How many people actually lie awake at night worrying about the ratio of federal debt to GDP? How many really lose sleep over tort reform, farm subsidies, campaign finance or even immigration?
The answer is probably not many – at least not compared with how many fret over personal financial situations. And student loans are some of the biggest and fastest growing contributors to those worries.
How refreshing, then, that the president of the United States would notice that. Few of the others vying for his job have connected to anything so mundane.
In his 2010 State of the Union speech, President Obama proposed an income-based repayment plan for student loans, which Congress then enacted. It limits payments to 15 percent of borrowers’ discretionary income. That is set to go to 10 percent in 2014.
Obama is now proposing to make those benefits effective in 2012 and to make it easier for borrowers to participate in the program. He also wants to offer a discount to borrowers seeking to consolidate existing student loans, about 6 million of whom have current direct loans and older, higher cost, Federal Family Education Loans.
This is seemingly esoteric stuff, but it is a reality millions of families face. It is an unhappy paradox that as the world shifts toward an economy based increasingly on information, knowledge and intellectual capital, the education essential to financial success is becoming increasingly more expensive. According to the Chronicle of Higher Education, 123 U.S. schools now charge more than $50,000 per year in tuition and fees. A survey released last week by the College Board says fees, room and board at four-year public colleges now averages more than $17,000 per year. At private schools, the comparable cost is more than $38,000.
At those prices, the days of working one’s way through school are over. If 18-year-olds could make $40,000 per year, they would not be so eager to go to college.
What is more, there is no reason to think the situation will improve. A study by the University of Virginia says that from 1985 to 2005, the percentage of revenue received by colleges and universities from tuition rose from 22 percent to 36 percent. As states face increasing pressure to cut spending, reducing the funding for higher education is all but unavoidable. That inevitably shifts costs onto students and their families.
That usually means borrowing money. The question then becomes: Do parents mortgage their homes, endanger their own financial well-being or put their retirement at risk? Or do they send their kids out into the world with an unmanageable debt load?
It is a choice with no good answer. In a nation that has largely outsourced its manufacturing sector, forgoing higher education is not an attractive option, at least not for anyone with middle-class aspirations. The military and scholarships can help with college costs, but neither are options available to all.

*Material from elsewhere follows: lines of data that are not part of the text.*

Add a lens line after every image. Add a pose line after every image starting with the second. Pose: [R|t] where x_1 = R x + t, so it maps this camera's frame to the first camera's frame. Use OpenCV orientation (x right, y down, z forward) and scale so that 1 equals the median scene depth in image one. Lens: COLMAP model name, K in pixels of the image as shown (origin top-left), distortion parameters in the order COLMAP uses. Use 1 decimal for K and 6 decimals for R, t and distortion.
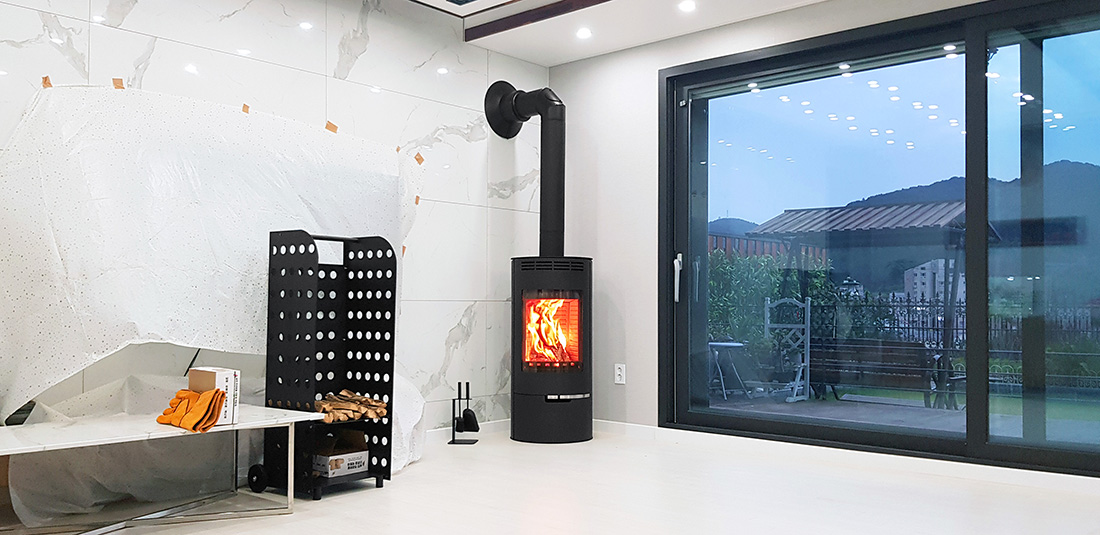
lens RADIAL K [[905.5, 0, 623.8], [0, 905.5, 265.5], [0, 0, 1]] dist [0.042337, -0.052546]
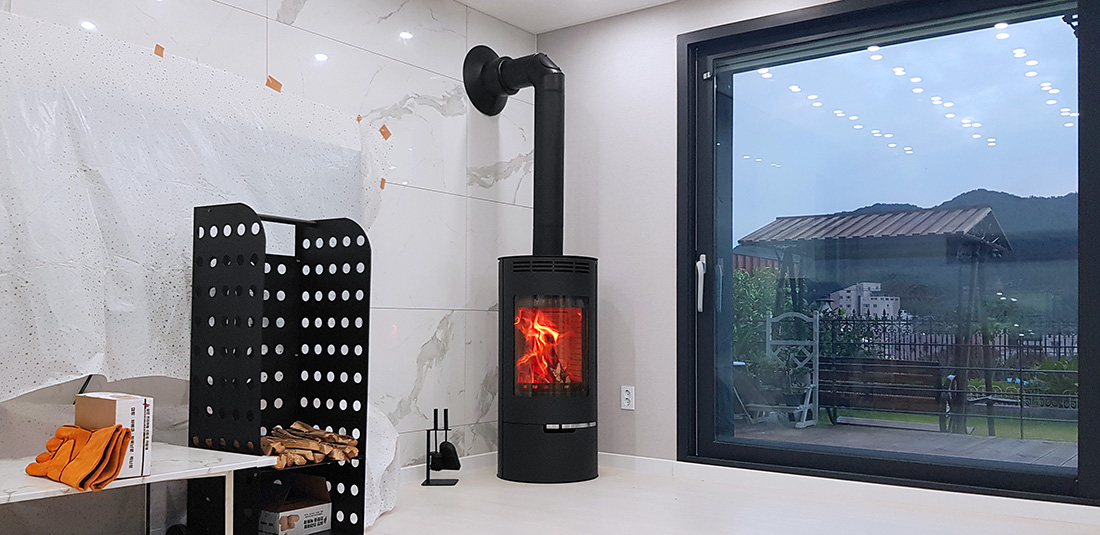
lens RADIAL K [[905.5, 0, 641.8], [0, 905.5, 301.4], [0, 0, 1]] dist [0.042337, -0.052546]
pose [[0.995581, 0.005526, 0.093746, -0.075155], [-0.007022, 0.999853, 0.015636, 0.018455], [-0.093646, -0.016225, 0.995473, 0.177768]]
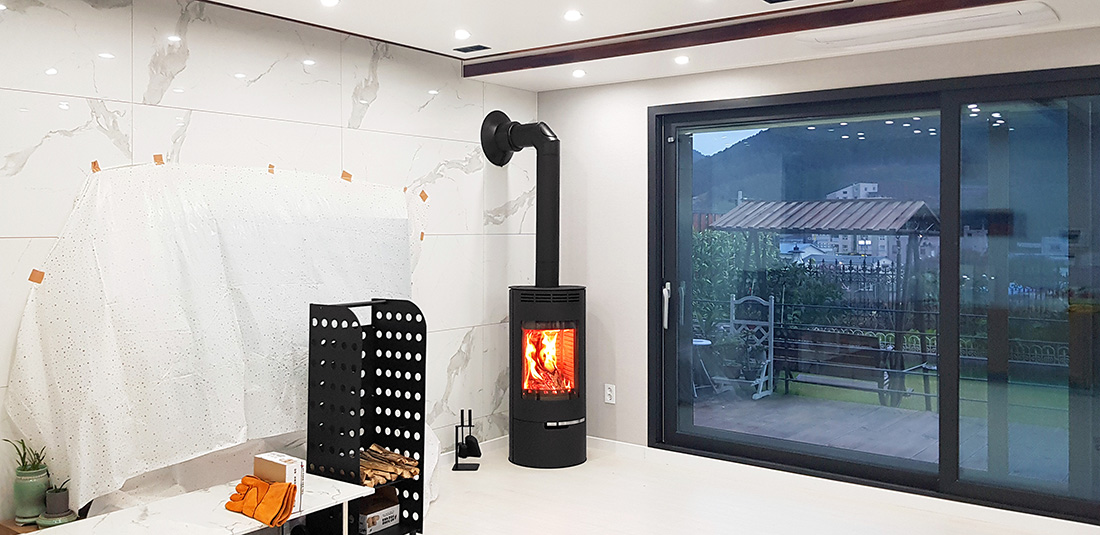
lens RADIAL K [[905.5, 0, 603.1], [0, 905.5, 206.0], [0, 0, 1]] dist [0.042337, -0.052546]
pose [[0.997917, 0.003759, 0.064402, -0.087582], [-0.004966, 0.999815, 0.018598, -0.128903], [-0.064320, -0.018879, 0.997751, -0.055956]]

The more typical result is debt, which can have ramifications far beyond those affecting an individual or even a family. How, for example, can a college grad with $20,000, $50,000 or even $100,000 in debt take a job as a teacher or a cop? Not everyone can be a doctor or an engineer, so with debt levels like that, we are pushing the best and the brightest away from the most important jobs and toward areas that may be more immediately lucrative but that are ultimately less productive.
Will Obama’s ideas fix the situation? No, but they could help. And millions of American families can take heart that someone is at least voicing their concerns.